(Records from a collection)
▬▬▬▬▬▬

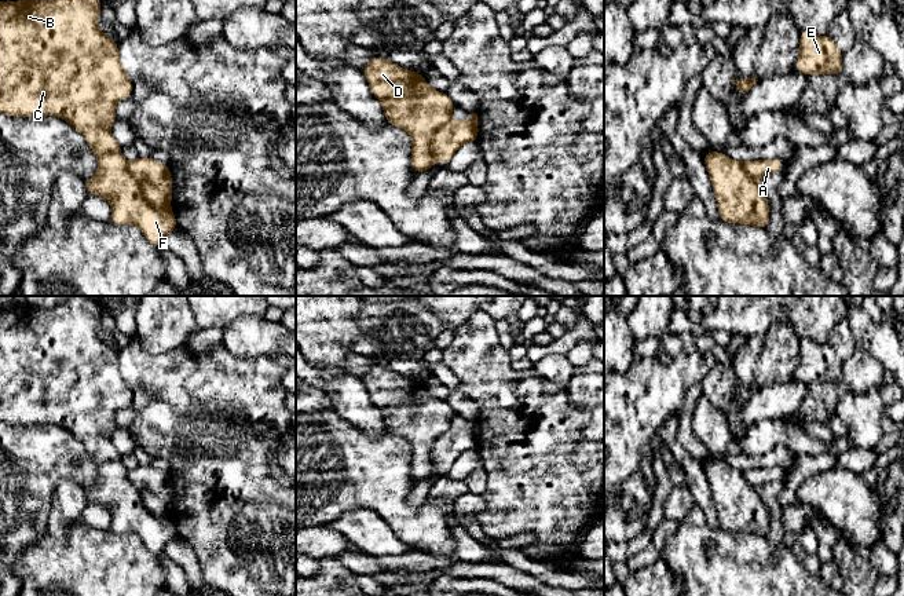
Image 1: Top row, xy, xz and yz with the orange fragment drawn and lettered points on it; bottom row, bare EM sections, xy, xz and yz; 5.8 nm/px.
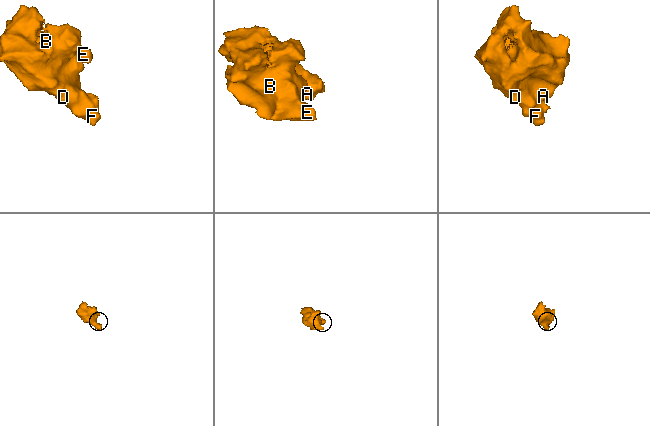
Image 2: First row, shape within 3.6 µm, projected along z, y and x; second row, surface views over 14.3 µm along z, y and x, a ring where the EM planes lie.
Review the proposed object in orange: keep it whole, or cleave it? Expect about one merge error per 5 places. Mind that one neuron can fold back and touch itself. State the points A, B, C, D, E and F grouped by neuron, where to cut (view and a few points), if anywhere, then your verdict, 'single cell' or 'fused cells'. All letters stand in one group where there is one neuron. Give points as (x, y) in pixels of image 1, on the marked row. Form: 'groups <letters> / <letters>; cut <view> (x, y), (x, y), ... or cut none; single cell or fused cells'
groups A / B C D E F; cut xy (127, 163), (143, 196), (156, 207), (169, 208); fused cells

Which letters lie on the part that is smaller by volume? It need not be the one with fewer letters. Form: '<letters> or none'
A

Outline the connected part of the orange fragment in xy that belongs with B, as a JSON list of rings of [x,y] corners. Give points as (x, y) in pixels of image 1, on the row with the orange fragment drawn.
[[[100,0],[0,1],[0,113],[54,116],[73,125],[99,161],[96,173],[84,180],[88,195],[109,201],[113,224],[133,224],[158,246],[177,227],[177,220],[171,208],[155,208],[146,200],[110,132],[117,120],[114,106],[132,95],[133,85],[120,62],[117,41],[96,26],[100,10]]]

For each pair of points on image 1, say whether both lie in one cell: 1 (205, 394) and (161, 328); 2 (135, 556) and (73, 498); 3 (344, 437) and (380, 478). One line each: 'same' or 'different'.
1: different
2: different
3: same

▬▬▬▬▬▬

## Required action
Restate each line of the records exactly; pictures do not belong in the copy.

## Solution
Image 1: Top row, xy, xz and yz with the orange fragment drawn and lettered points on it; bottom row, bare EM sections, xy, xz and yz; 5.8 nm/px.
Image 2: First row, shape within 3.6 µm, projected along z, y and x; second row, surface views over 14.3 µm along z, y and x, a ring where the EM planes lie.
Review the proposed object in orange: keep it whole, or cleave it? Expect about one merge error per 5 places. Mind that one neuron can fold back and touch itself. State the points A, B, C, D, E and F grouped by neuron, where to cut (view and a few points), if anywhere, then your verdict, 'single cell' or 'fused cells'. All letters stand in one group where there is one neuron. Give points as (x, y) in pixels of image 1, on the marked row. Form: 'groups <letters> / <letters>; cut <view> (x, y), (x, y), ... or cut none; single cell or fused cells'
groups A / B C D E F; cut xy (127, 163), (143, 196), (156, 207), (169, 208); fused cells

Which letters lie on the part that is smaller by volume? It need not be the one with fewer letters. Form: '<letters> or none'
A

Outline the connected part of the orange fragment in xy that belongs with B, as a JSON list of rings of [x,y] corners. Give points as (x, y) in pixels of image 1, on the row with the orange fragment drawn.
[[[100,0],[0,1],[0,113],[54,116],[73,125],[99,161],[96,173],[84,180],[88,195],[109,201],[113,224],[133,224],[158,246],[177,227],[177,220],[171,208],[155,208],[146,200],[110,132],[117,120],[114,106],[132,95],[133,85],[120,62],[117,41],[96,26],[100,10]]]

For each pair of points on image 1, say whether both lie in one cell: 1 (205, 394) and (161, 328); 2 (135, 556) and (73, 498); 3 (344, 437) and (380, 478). One line each: 'same' or 'different'.
1: different
2: different
3: same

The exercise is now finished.